**Work task**
Reproduce each line below precisely. Drop the pictures.

**Entries shown**
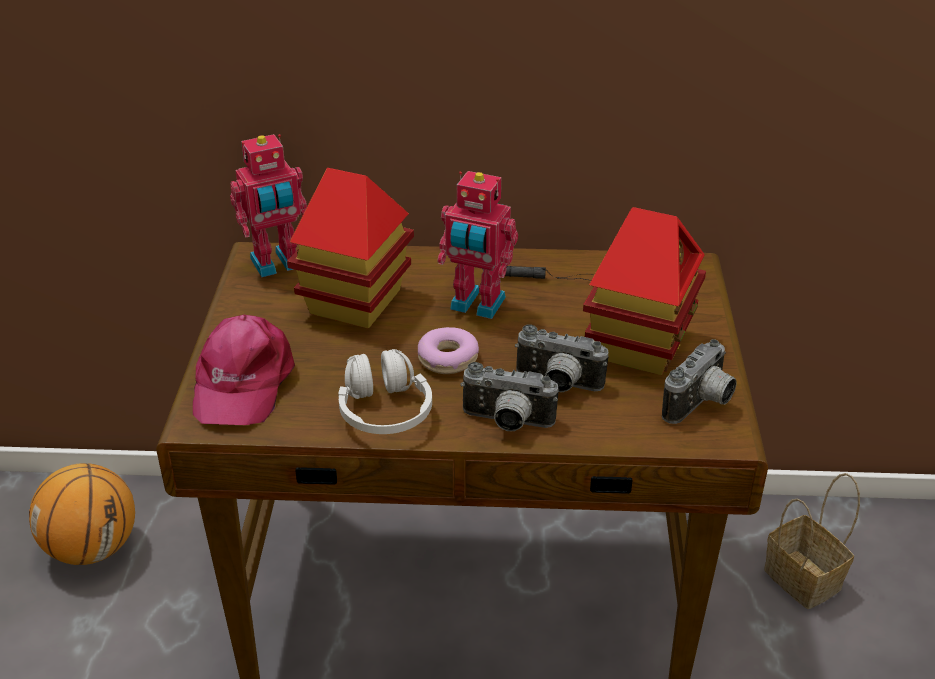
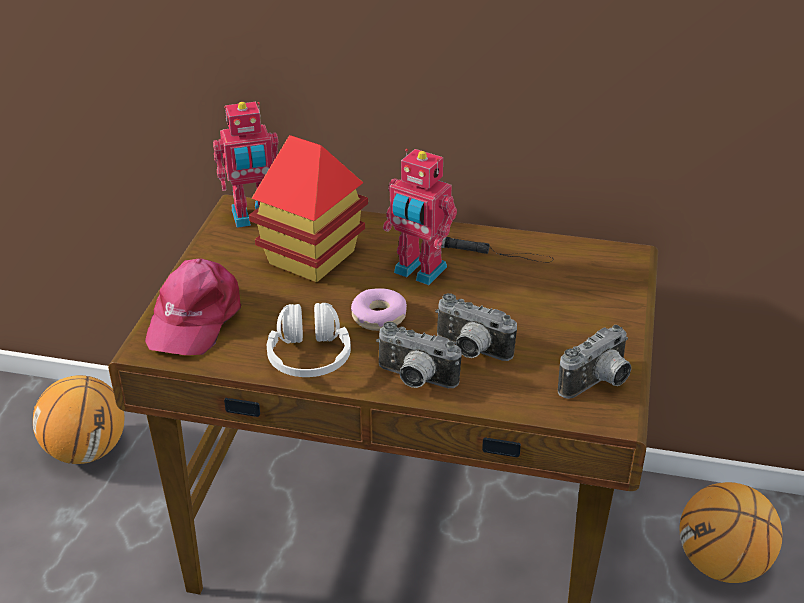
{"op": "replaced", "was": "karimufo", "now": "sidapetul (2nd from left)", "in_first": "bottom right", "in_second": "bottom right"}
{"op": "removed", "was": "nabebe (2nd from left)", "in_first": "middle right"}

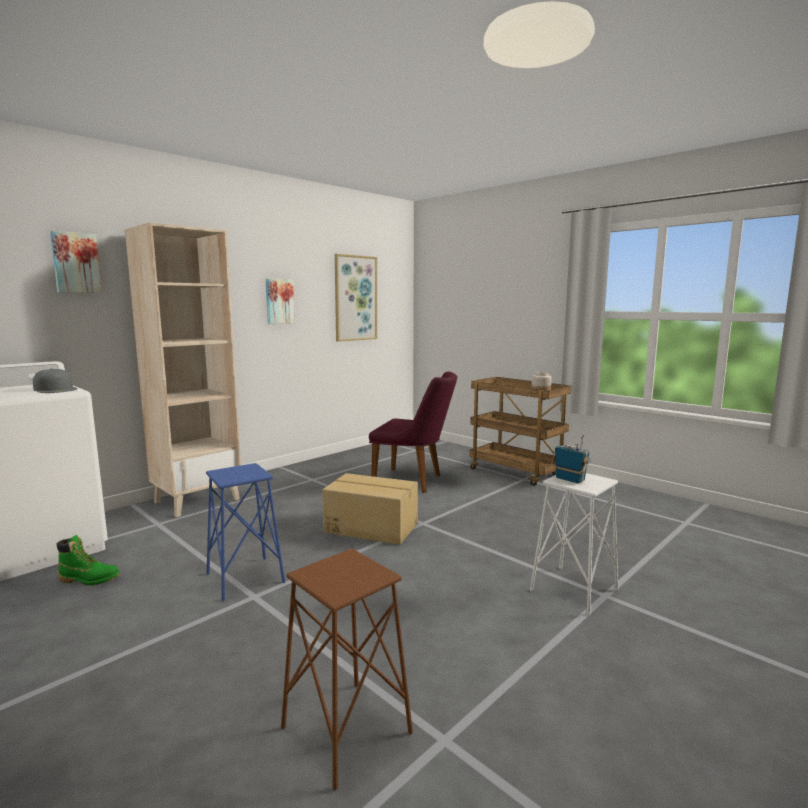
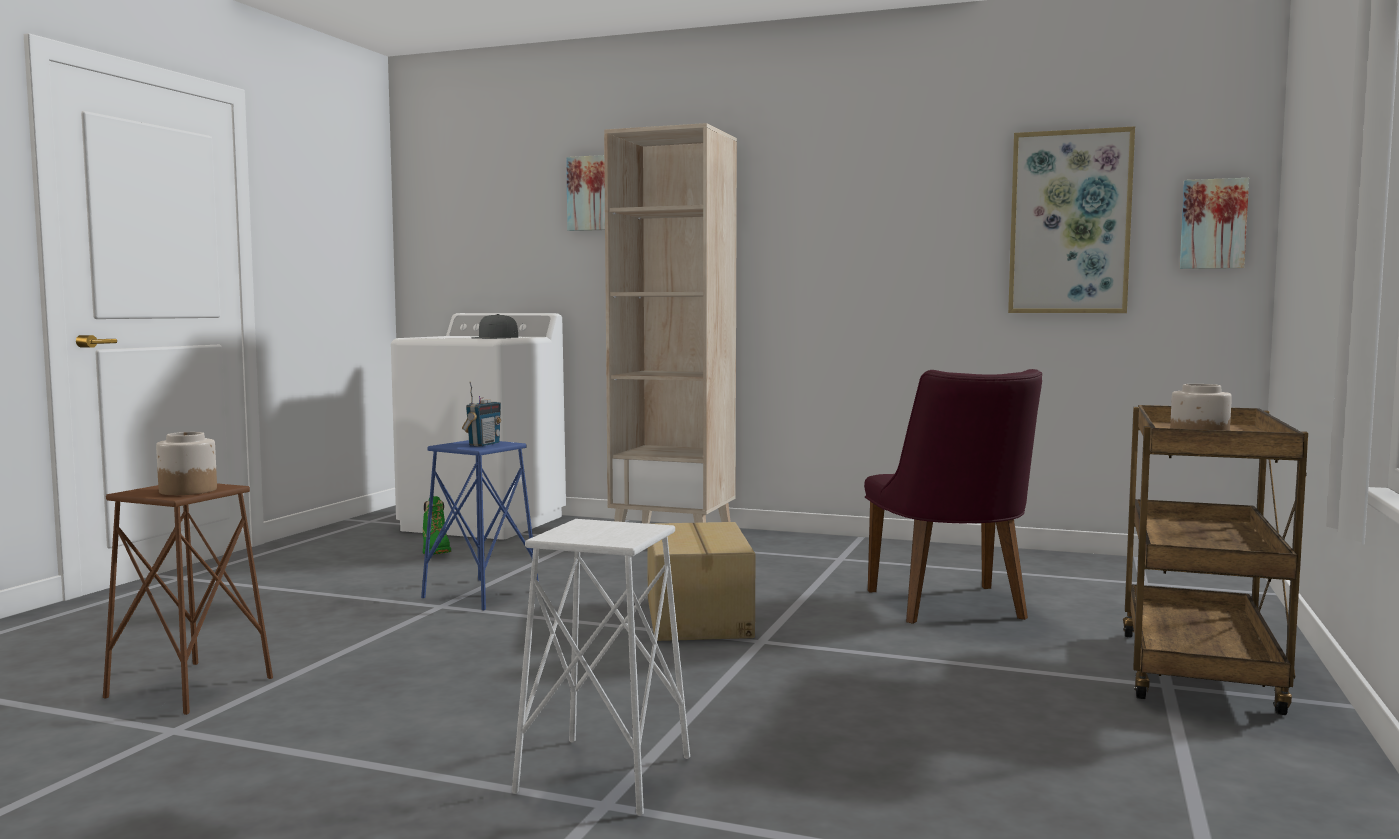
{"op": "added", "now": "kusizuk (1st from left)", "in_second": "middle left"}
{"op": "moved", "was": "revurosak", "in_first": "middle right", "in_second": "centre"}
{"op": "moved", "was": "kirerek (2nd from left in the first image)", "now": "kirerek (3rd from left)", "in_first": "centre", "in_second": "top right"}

**Response**
{"op": "replaced", "was": "karimufo", "now": "sidapetul (2nd from left)", "in_first": "bottom right", "in_second": "bottom right"}
{"op": "removed", "was": "nabebe (2nd from left)", "in_first": "middle right"}

{"op": "added", "now": "kusizuk (1st from left)", "in_second": "middle left"}
{"op": "moved", "was": "revurosak", "in_first": "middle right", "in_second": "centre"}
{"op": "moved", "was": "kirerek (2nd from left in the first image)", "now": "kirerek (3rd from left)", "in_first": "centre", "in_second": "top right"}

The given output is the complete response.